Türk 85 yıllık Cumhuriyet'in dışa bağlı sermayenin ve tekellerin kontrolünde olduğunu savunan Türk savaş ekonomisi yürütüldüğünü öne sürdü. Türk "Hükümet sözcüsü Türkiye'nin 1984'ten bu yana çatışmalara 1 trilyon dolar harcama yaptığını ifade etmiştir. Aslında bu, Türkiye'nin karşı karşıya kaldığı krizin nedenini ortaya koymaktadır. Bu askeri harcamalar, dağa taşa atılan bombaların maliyeti, 70 milyon insanın mutfağına yansımış olsaydı, bugün Türkiye farklı bir yerde olurdu. Savunma bütçesi her yıl artmaktadır. Türkiye'nin ekonomik krizi yara almadan atlatması için savaş ekonomisine son verilmelidir."diye konuştu.
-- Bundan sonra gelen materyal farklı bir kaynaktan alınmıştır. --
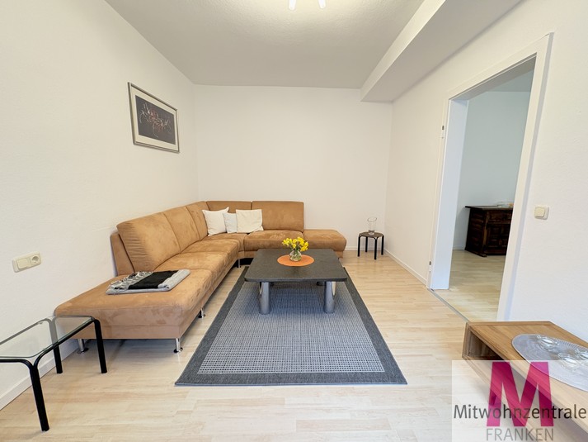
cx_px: 294
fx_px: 238
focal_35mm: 14
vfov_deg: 85.7
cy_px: 221
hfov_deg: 102.1
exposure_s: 1/50
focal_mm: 2.22
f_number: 2.2
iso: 320
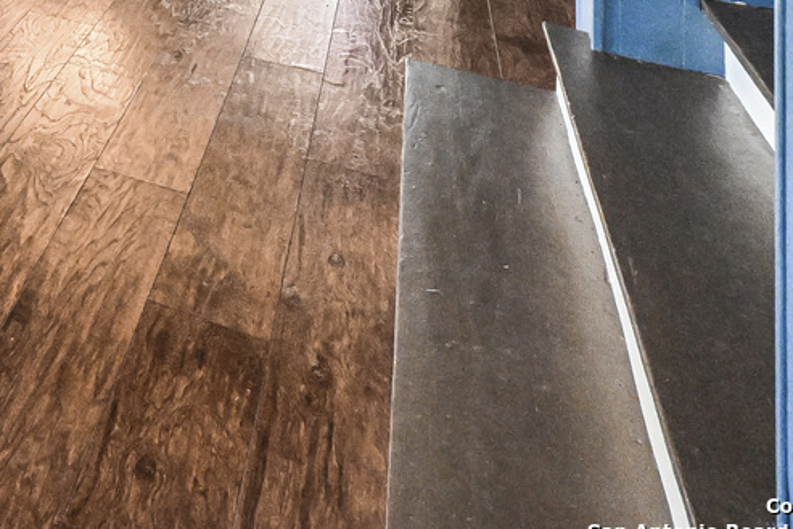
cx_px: -367
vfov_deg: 22.4
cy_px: -323
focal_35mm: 46
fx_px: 1014
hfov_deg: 29.0
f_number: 13
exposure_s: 1/15
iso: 7200
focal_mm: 14
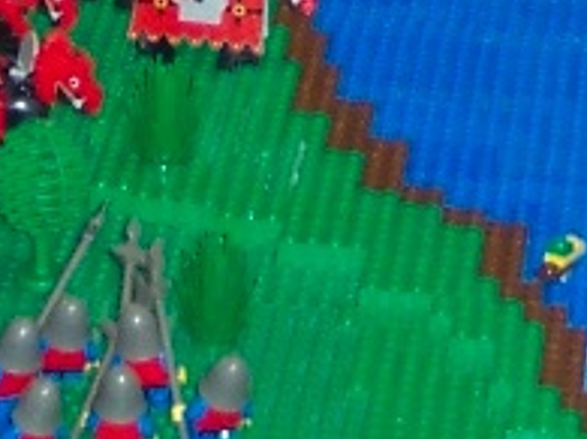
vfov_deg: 5.3
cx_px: 409
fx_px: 4610
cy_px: -526
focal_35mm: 272
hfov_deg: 7.3
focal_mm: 10.7
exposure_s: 1/45
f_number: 3.4
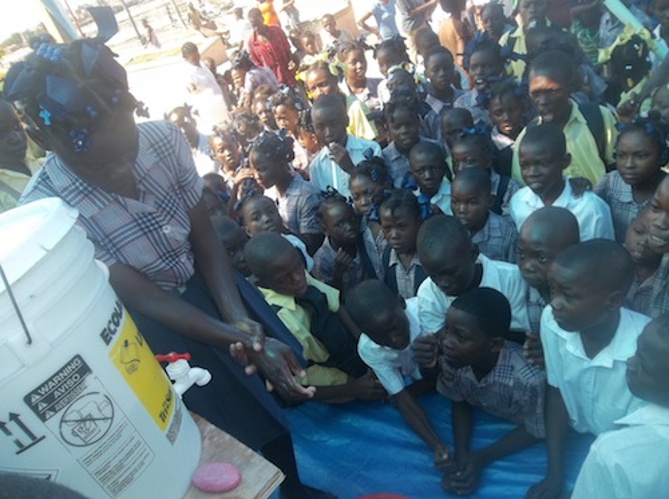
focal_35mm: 27
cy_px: 250
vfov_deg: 51.2
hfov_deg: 65.4
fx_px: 521
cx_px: 334
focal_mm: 4.9
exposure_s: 1/160
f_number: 3.5
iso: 80
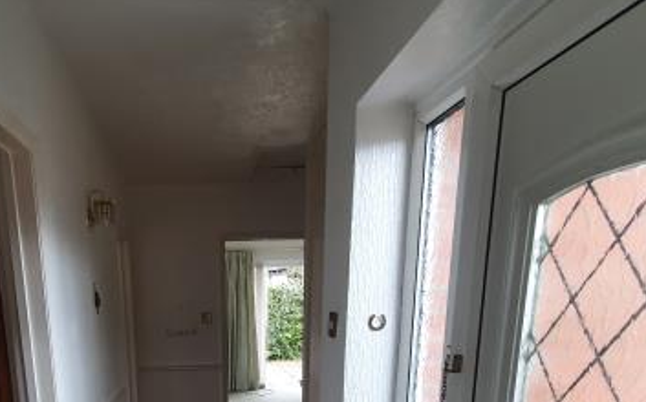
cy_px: 402
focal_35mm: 25
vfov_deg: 42.5
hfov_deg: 70.4
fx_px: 440
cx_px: 212
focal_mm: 1.8
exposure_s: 1/50
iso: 125
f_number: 2.2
-"TAKKE DÜŞTÜ KEL GÖRÜNDÜ"-
Erdoğan'ın son günlerdeki söylemlerini eleştiren Türk, AKP'nin ve Başbakan'ın artık kendi gerçeğini gizleyemediğini ve gerçek yüzünü ortaya çıkardığını kaydetti. Türk şunları söyledi:
"Şimdi bakıyoruz; ‘AKP devletleşiyor', ‘Erdoğan Çiller'e benzemeye başlıyor' gibi değerlendirmeler yapılıyor. AKP aslında bu duruma yeni düşmemiştir. Biz bir yıldır Meclis kürsüsünden bunları ifade etmeye çalışıyoruz. AKP'nin şu an içinde bulunduğu tabloyu ‘takke düştü kel göründü' şeklinde tanımlamak daha doğru olacaktır. AKP'nin demokratik değerlerle örtüşmeyen bu yüzünü deşifre eden, açığa çıkartan aslında bizler olduk. Bu gün demokrasi ihtiyacı her zamankinden daha fazla dile getiriliyorsa, AKP'nin siyasal duruşu sorgulanır noktaya geliyorsa bunda, DTP'nin her türlü bedeli ödemeyi göze alarak verdiği demokratik mücadelenin etkisi görülmelidir. Sayın Başbakan'ın bize karşı kızgınlığının-hırçınlığının nedeni de budur. ‘Bölge'de Kürtleri bir süre daha oyalarım, batıda da aydınların ve liberallerin desteğini almaya devam ederim' diye düşünüyordu. Ama evdeki hesap çarşıya uymadı. Biz, elbette Sayın Başbakan'ın ve partisinin bu duruma düşmesini istemezdik Öyle görünüyor ki bu gidişle AKP'nin kendisi çözülecek."